Political crisis deepens as president refuses to step down following defeat in last month’s presidential election.
Gambia’s Presidernt Yahya Jammeh has declared a national state of emergency two days before the end of his mandate.
In a national TV address, Jammeh said on Tuesday the 90-day measure was necessary because of “the unprecedented and extraordinary amount of foreign interference” in last month’s presidential vote, which he lost to opposition leader Adama Barrow.
Jammeh also cited external interference “the internal affairs of The Gambia and the unwarranted hostile atmosphere threatening the sovereignty, peace, security and stability of the country”.
A former coup leader who has ruled the small West African country since 1994, Jammeh initially conceded defeat in the December 1 vote but a week later contested the poll’s results stating irregularities.
Barrow, who is currently in Senegal, is scheduled to take office on January 19. He insists his inauguration will proceed as planned.
“The decision to declare a state of emergency was taken by the national parliament that convened, it seems, secretly,” Al Jazeera’s Nicolas Haque, reporting from Dakar in neighbouring Senegal, said.

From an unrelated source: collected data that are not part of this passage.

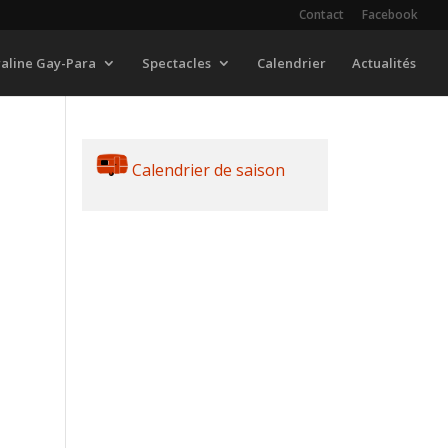
Contact
Facebook
raline Gay-Para
Spectacles
Calendrier
Actualités
Calendrier de saison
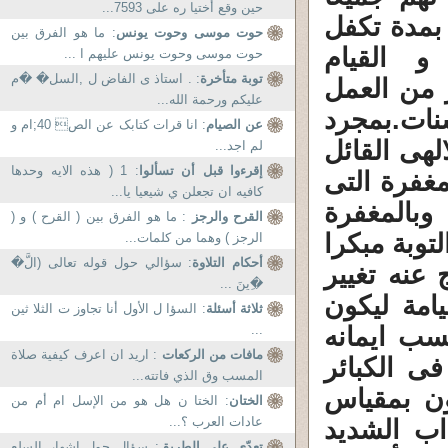
حين وقع أختيا ره على 7593...
 بمدة تكفل
حوت موسى وحوت يونس
: ما هو الفرق بين
و القيام
حوت موسى وحوت يونس عليهم ا ...
توبة متأخرة
: . استاذ ى الفاض ل ,السل� �م
ر من العمل
عليكم ورحمة الله...
نات.بمجرد
عن الصيام
: انا قرات کتابک عن الص 40;ام و
لهى القائل
لم اجد...
إقرءوا قبل أن تسألوا
: 1 ( هذه الايه وحدها
لمغفرة التى
كافيه ان تجعلن ي شيعيا يا...
بالمغفرة
القرح والرجز
: ما هو الفرق بين ( القرح ) و (
توبة مبكرا
الرجز ) وهما من كلمات...
أحكام التلاوة
: سؤالي حول قوله تعالى (الَّ�
 عنه تغيير
�ِينَ ...
امة ليكون
ثلاثة أسئلة
: السؤا ل الأول أنا تجاوز ت الثلا ثين
سب ايمانه
...
مافات من الركعات
: اريد ان اعرف كيفية صلاة
ى الكبائر
المسب وق الذي فاتته...
ون بمقياس
الختان
: الختا ن هل هو من الإسل ام أم من
عادات العرب ؟...
ذاب الشديد
تعدّى على الطريق
: سؤال حول إشهار السلع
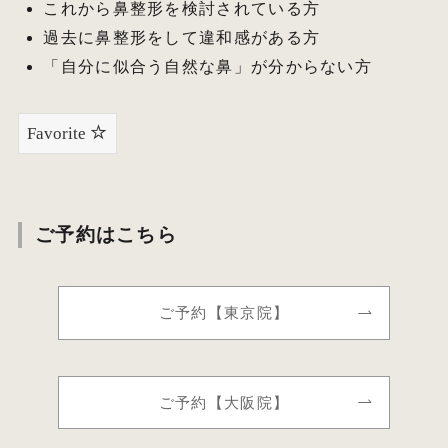
これから鼻整形を検討されている方
過去に鼻整形をして違和感がある方
「自分に似合う自然な鼻」が分からない方
Favorite
ご予約はこちら
ご予約【東京院】
ご予約【大阪院】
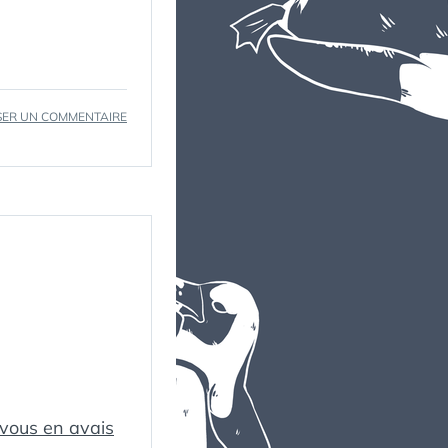
SUR
SER UN COMMENTAIRE
CHANGEMENT
D’ADRESSE
 vous en avais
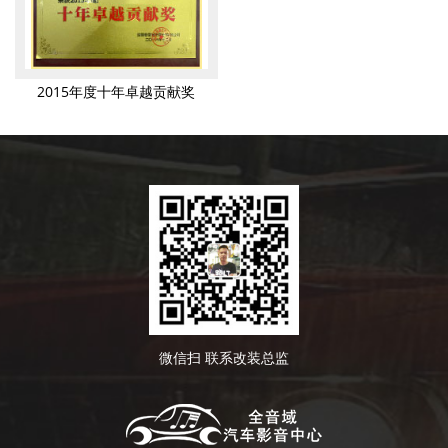
2015年度十年卓越贡献奖
微信扫 联系改装总监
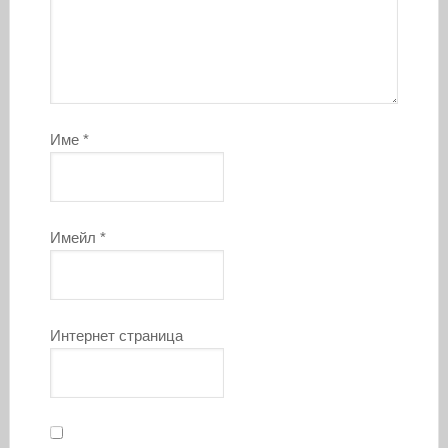
Име
*
Имейл
*
Интернет страница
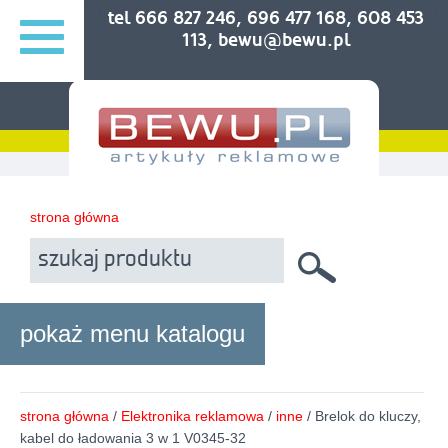
tel 666 827 246, 696 477 168, 608 453
113, bewu@bewu.pl
strona główna
pokaż menu katalogu
strona główna
/
Elektronika reklamowa
/
inne
/ Brelok do kluczy,
kabel do ładowania 3 w 1 V0345-32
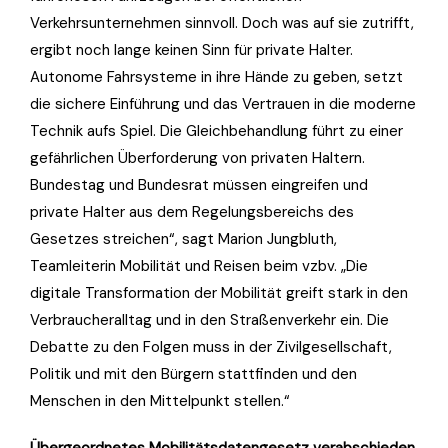
Verkehrsunternehmen sinnvoll. Doch was auf sie zutrifft,
ergibt noch lange keinen Sinn für private Halter.
Autonome Fahrsysteme in ihre Hände zu geben, setzt
die sichere Einführung und das Vertrauen in die moderne
Technik aufs Spiel. Die Gleichbehandlung führt zu einer
gefährlichen Überforderung von privaten Haltern.
Bundestag und Bundesrat müssen eingreifen und
private Halter aus dem Regelungsbereichs des
Gesetzes streichen“, sagt Marion Jungbluth,
Teamleiterin Mobilität und Reisen beim vzbv. „Die
digitale Transformation der Mobilität greift stark in den
Verbraucheralltag und in den Straßenverkehr ein. Die
Debatte zu den Folgen muss in der Zivilgesellschaft,
Politik und mit den Bürgern stattfinden und den
Menschen in den Mittelpunkt stellen.“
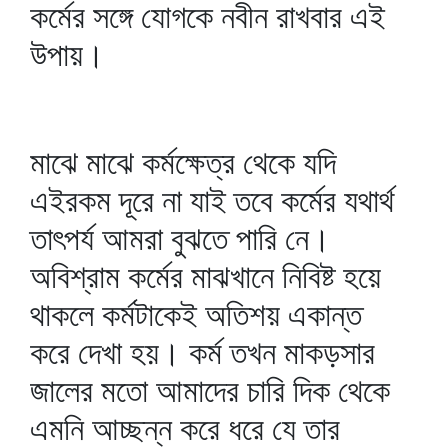
কর্মের সঙ্গে যোগকে নবীন রাখবার এই
উপায়।
মাঝে মাঝে কর্মক্ষেত্র থেকে যদি
এইরকম দূরে না যাই তবে কর্মের যথার্থ
তাৎপর্য আমরা বুঝতে পারি নে।
অবিশ্রাম কর্মের মাঝখানে নিবিষ্ট হয়ে
থাকলে কর্মটাকেই অতিশয় একান্ত
করে দেখা হয়। কর্ম তখন মাকড়সার
জালের মতো আমাদের চারি দিক থেকে
এমনি আচ্ছন্ন করে ধরে যে তার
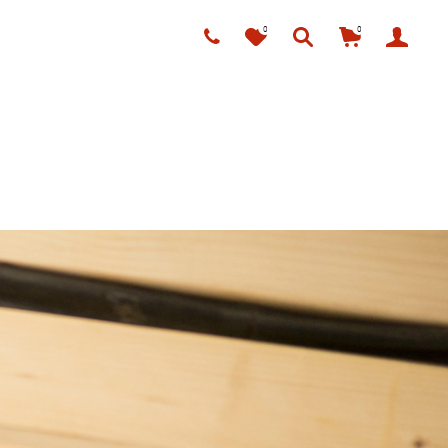
0
0
ÜBER UNS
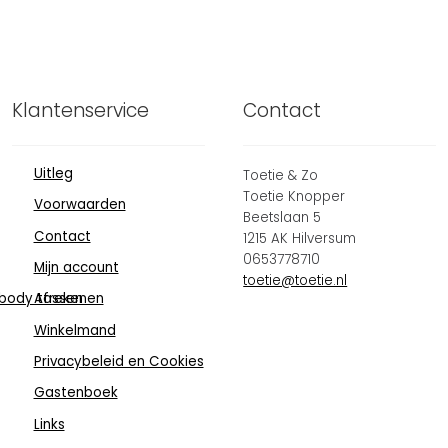
Klantenservice
Contact
Uitleg
Toetie & Zo
Toetie Knopper
Voorwaarden
Beetslaan 5
Contact
1215 AK Hilversum
0653778710
Mijn account
toetie@toetie.nl
body tassen
Afrekenen
Winkelmand
Privacybeleid en Cookies
Gastenboek
Links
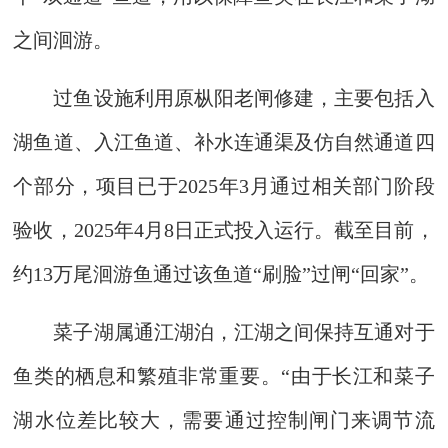
之间洄游。
过鱼设施利用原枞阳老闸修建，主要包括入
湖鱼道、入江鱼道、补水连通渠及仿自然通道四
个部分，项目已于2025年3月通过相关部门阶段
验收，2025年4月8日正式投入运行。截至目前，
约13万尾洄游鱼通过该鱼道“刷脸”过闸“回家”。
菜子湖属通江湖泊，江湖之间保持互通对于
鱼类的栖息和繁殖非常重要。“由于长江和菜子
湖水位差比较大，需要通过控制闸门来调节流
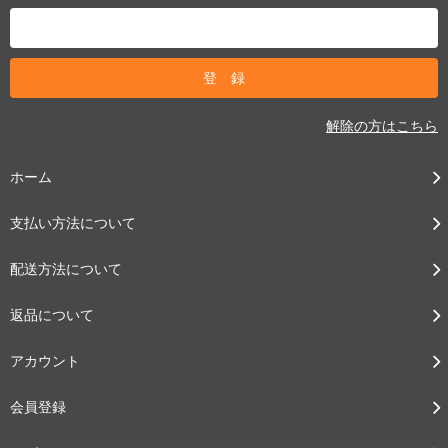
解除の方はこちら
ホーム
支払い方法について
配送方法について
返品について
アカウント
会員登録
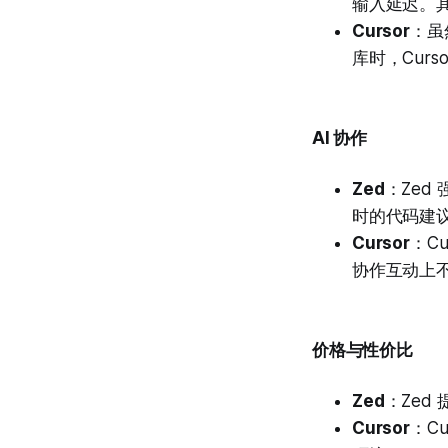
输入延迟。
Cursor
：虽
库时，Curs
AI 协作
Zed
：Zed
时的代码建
Cursor
：C
协作互动上不
价格与性价比
Zed
：Zed
Cursor
：C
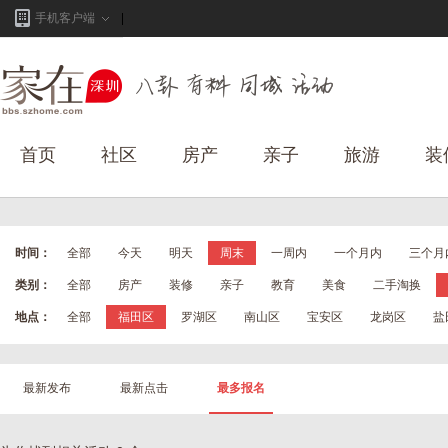
手机客户端
首页
社区
房产
亲子
旅游
装
时间：
全部
今天
明天
周末
一周内
一个月内
三个月
类别：
全部
房产
装修
亲子
教育
美食
二手淘换
地点：
全部
福田区
罗湖区
南山区
宝安区
龙岗区
盐
最新发布
最新点击
最多报名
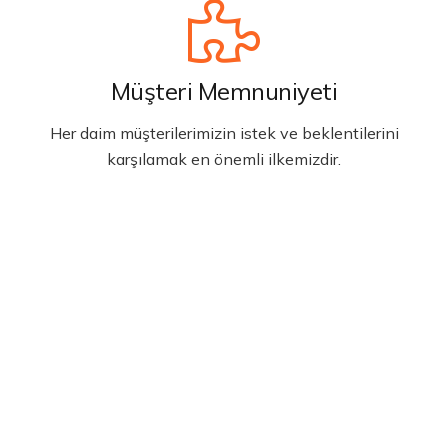
Müşteri Memnuniyeti
Her daim müşterilerimizin istek ve beklentilerini
karşılamak en önemli ilkemizdir.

“What this means is that all land, sea and air borders will be shut down – Gambia, as of right now, is effectively on lockdown.”
Jammeh is refusing to step down despite international pressure and the threat by other West African nations of a military intervention.
He has lodged a challenge to the election result with The Gambia’s Supreme Court and last week filed a fresh injunction to prevent the chief justice from swearing Barrow into office.
Last week, the Supreme Court said Jammeh’s challenge to the election result could not be heard for several months as it did not have a full bench, and the extra judges needed to hear the case were not available.
The Gambia relies on foreign judges, notably from Nigeria, to staff its courts due to a lack of its own trained professionals.
Leaders of neighbouring countries and the Economic Community of West African States, or ECOWAS, have repeatedly called on the long-serving rule to leave office peacefully, so far to no avail.
“Military and diplomatic sources in Abuja say they are not overthrowing Jammeh but are of course enforcing the mandate of ECOWAS and the African Union, as well as ensuring that the choice of the Gambian people is realised at the end of Jammeh’s term,” Al Jazeera’s Ahmed Idris, reporting from the Nigerian capital, said.
“There’s been a lot of diplomatic and military activity and preparations ahead of the deadline given to Jammeh to leave office.”
The announcement of the state of emergency came hours after Gambia’s ministers for finance, foreign affairs, trade and the environment resigned from Jammeh’s government.